The Public Investment Corporation (PIC) has issued a curious statement around the resignation of Anglo American CEO Cynthia Carroll, revealing boardroom politics that may have pushed Carroll to step down and setting the Anglo scene for political showdown going forward.
Anglo announced the resignation of Carroll on Friday and said she will remain on the post until a successor is found. Carroll assumed the Anglo reigns in March 2007.
The PIC which on behalf of the Government Employees Pension Fund holds 7% of Anglo shares, said “whilst depressed commodity prices are partly to blame for the group’s disappointing performance, we believe that capital allocation, poor project management and poor operational performance have contributed the bulk of the observed underperformance of Anglo, relative to its peers”.
“It is easy, with the benefit of hindsight, to point to these decisions as strategic missteps and therefore shareholders should observe some sympathy for Ms Carroll. However, it is understandable that these strategic aspects will rest squarely on the CEO’s shoulders, as the custodian of the company’s strategy”.
The PIC added that “Poor capital allocation has eroded value in the company over the last few years. Acquisition of projects above fair value (for example increasing Kumba stake to 69.7% from 65.2% at a 40% premium to DCF) as well as the recent purchase of the Revuboe coal project in Mozambique are amongst a long list of projects that reduce our fair value for the group. We also see this poor capital allocation as limiting dividend paying potential for the group, resulting in unattractive dividend yield versus its peers”.
The PIC said Anglo American has underperformed its global peers in terms of total shareholder return since 2006.
The PIC also spoke about disappointing operational performance, particularly in copper, coal and PGMs. It said difficulty in delivering growth projects on time and to budget also dented performance. “We have also seen Anglo’s 1H12 Return on Equity falling to the lowest level since the Great Depression”.
“Of added concern to GEPF and PIC is the lack of emerging markets representation, given that most of its operations are situated in emerging markets, particularly SA. For an example, around 37% of group assets are still based in South Africa and generate 55% of group operating profit. Our view is that this urgently needs to be addressed to make the composition of the Board more reflective of the geographic positioning of the company. Of course, South Africa’s profit contribution needs to be taken into account in this regard”.
“At a recent board-to-board meeting, GEPF Chairperson Arthur Moloto and PIC Chairman Nhlanhla Nene were mandated to write a letter to the Anglo American PLC chairman, Sir John Parker expressing their concern on the issue of board representation, company underperformance and related issues”.
“Clearly the current composition of the Board could also have resulted in missed opportunities particularly in Africa thereby contributing to the underperformance (the group has been slowly pulling out of projects in countries like DRC, Zambia, Zimbabwe etc) in recent years”.
“A serious refocus of the company has been demanded at the highest level, through chairmen of PIC and GEPF to the chairman of Anglo. Despite this announcement, we have lined up further engagements and identification of lasting turnaround strategies from the Anglo board and executive. These will take place before year end, 2012,” said the PIC.

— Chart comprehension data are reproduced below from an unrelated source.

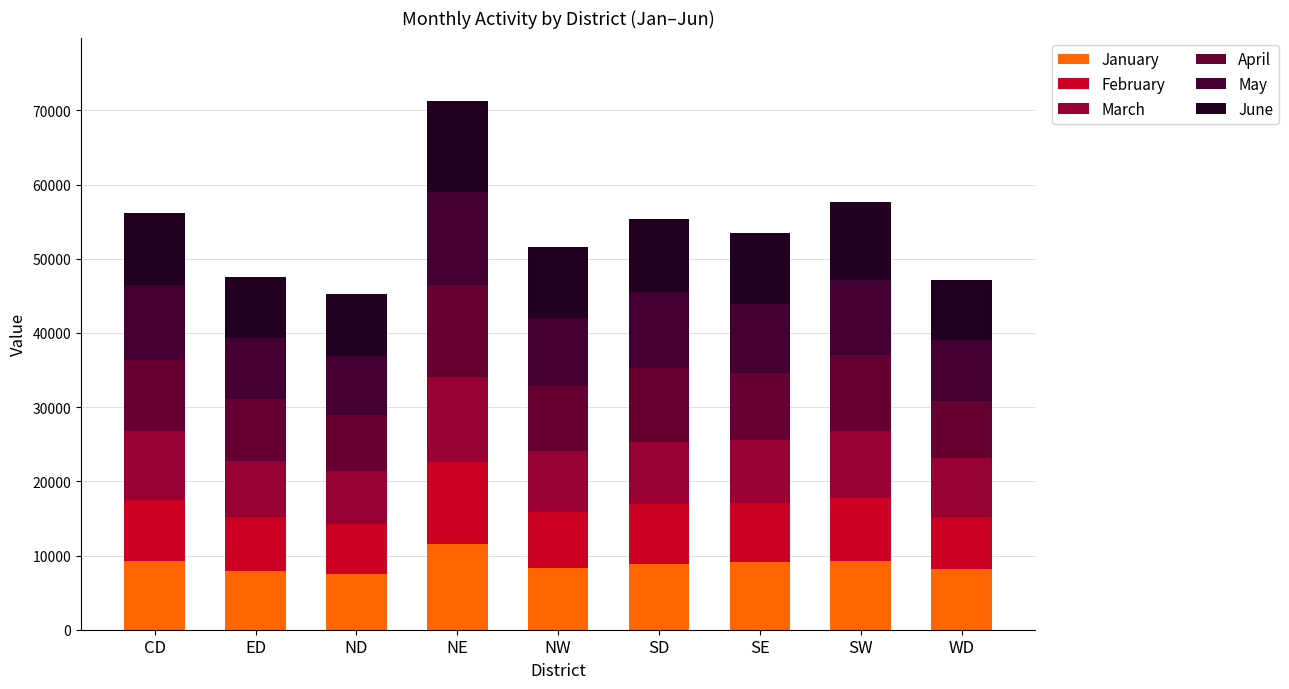

How many data points does each series have?

9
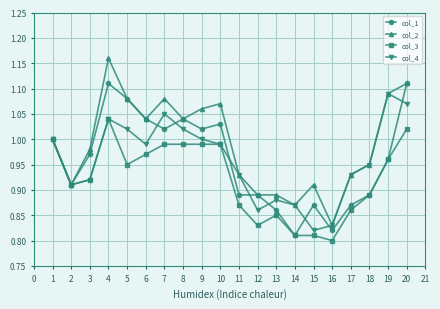

Where is the first local minimum for col_2?

2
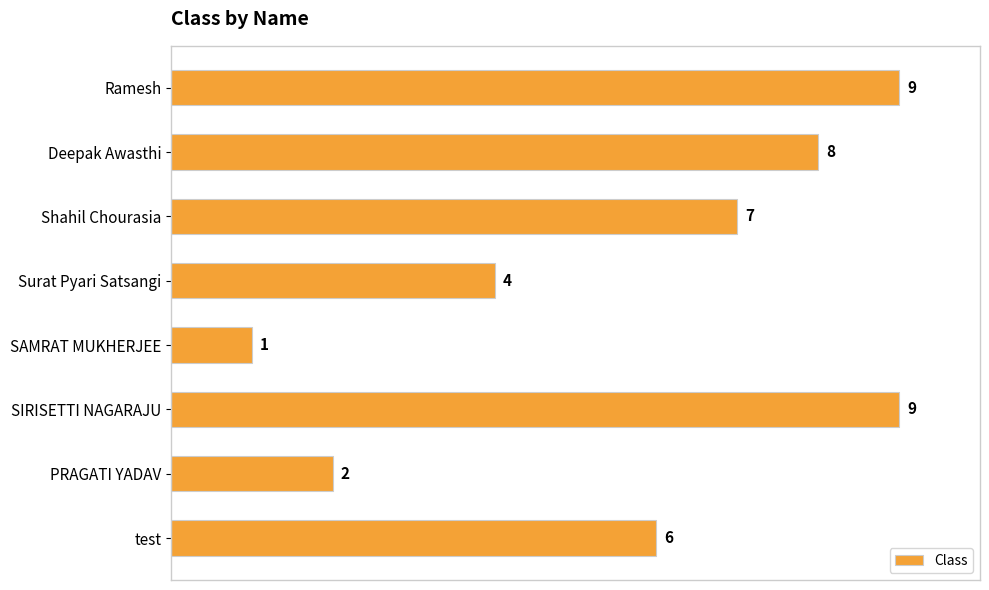

What is the sum of the values at Shahil Chourasia and SIRISETTI NAGARAJU?

16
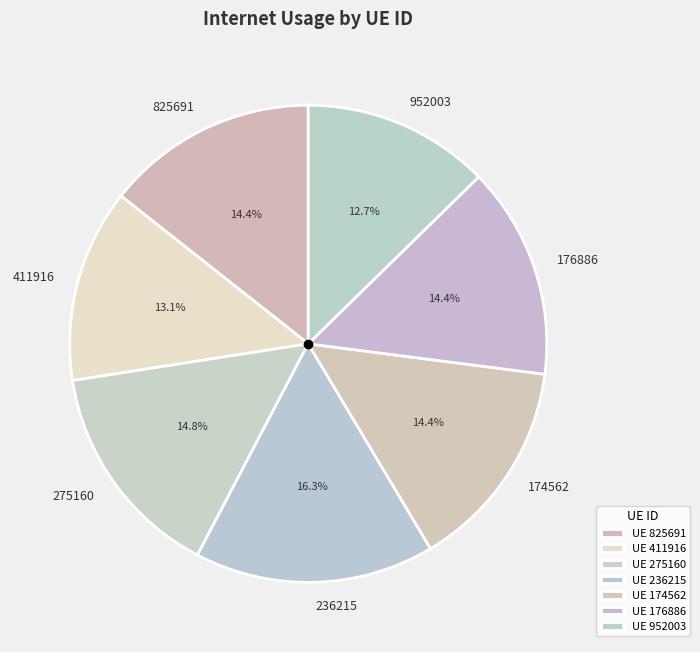

Is there any slice that represents more than half of the pie?

No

On her resignation Carroll was quoted in the Anglo statement saying “It has been a great honour to lead Anglo American. I am extremely proud of everything we have achieved during my period as Chief Executive and I will always retain enormous admiration and affection for this great company and its outstanding people. It is a very difficult decision to leave, but next year I will be entering my seventh year as Chief Executive and I feel that the time will be right to hand over to a successor who can build further on the strong foundations we have created.”
Anglo chairman, John Parker, said “Cynthia’s leadership has had a transformational impact on Anglo American. She developed a clear strategy, based on a highly attractive range of core commodities, and created a strong and unified culture and a streamlined organisation with a focus on operational performance. Her legacy will include, among many other things, a step change improvement in safety, sustainability and the quality of our dialogue with governments, communities and other stakeholders. Her values represent the very best of Anglo American.
“The Board is enormously grateful to Cynthia for her dedication, her hard work and all she has achieved. We also very much appreciate her willingness to continue as Chief Executive until a successor can be appointed.”